Un seul essai mené chez 113 enfants a comparé l'alendronate oral à un placebo. Nous avons classé toutes les données probantes comme étant d’un niveau de confiance faible. A 12 mois, nous n'avons pas trouvé de différence entre le traitement et le placebo en ce qui concerne les nouvelles fractures vertébrales (RC 0,32, IC à 95 % 0,03 à 3,13; 1 essai, 113 participants) et les fractures non vertébrales (RC 0,19, IC à 95 % 0,01 à 4,04; 1 essai, 113 participants). Il n'y avait pas non plus de différence en ce qui concerne les fractures totales (RC 0,18, IC à 95 % 0,02 à 1,61; 1 essai, 113 participants). Les bisphosphonates pourraient augmenter la densité minérale osseuse au niveau du rachis lombaire à 12 mois (DM 14,50, IC à 95 % 12,91 à 16,09).

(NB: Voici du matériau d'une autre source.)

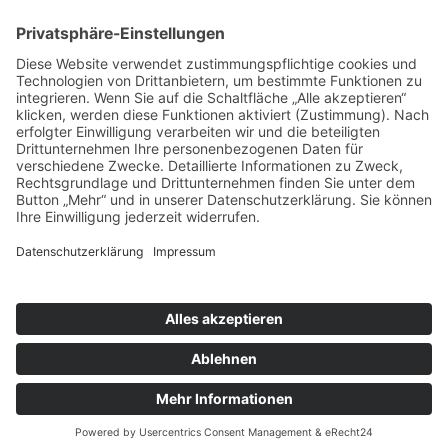
nach oben
|
|
|
Intranet
Impressum
Datenschutz
Sitemap
X
Ihnen gefällt, was Sie lesen?
Dann teilen Sie es mit anderen!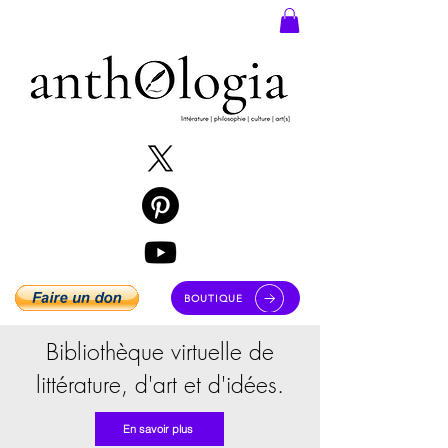
BOUTIQUE
Bibliothèque virtuelle de
littérature, d'art et d'idées.
En savoir plus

Il n'y avait pas de différence en ce qui concerne les douleurs osseuses ou musculaires (DM 3,00, IC à 95 % 0,12 à 75,22), la fièvre (DM 3,00, IC à 95 % 0,12 à 75,22) ou les événements indésirables gastro-intestinaux (RC 0,67, IC à 95 % 0,20 à 2,26). L'essai n'a pas mesuré la densité minérale osseuse au niveau de la hanche/du fémur ni rapporté la qualité de vie.

Comparaison entre les bisphosphonates et le groupe témoin chez les personnes atteintes de mucoviscidose ayant subi une transplantation pulmonaire

Un essai portant sur 34 adultes ayant subi une transplantation pulmonaire a comparé le pamidronate intraveineux à l'absence de traitement par bisphosphonate. Il n'a pas rapporté à 12 mois et nous rapportons les données à 24 mois (non évaluées par système GRADE). Il n'y avait pas de différence dans le nombre de fractures, qu'elles soient vertébrales ou non vertébrales. Cependant, la densité minérale osseuse a augmenté avec le traitement au niveau du rachis lombaire (DM 6,20, IC à 95 % 4,28 à 8,12) et du fémur (DM 7,90, IC à 95 % 5,78 à 10,02). Aucun participant des deux groupes n'a rapporté de douleurs osseuses ou de fièvre. L'essai n'a pas mesuré la qualité de vie.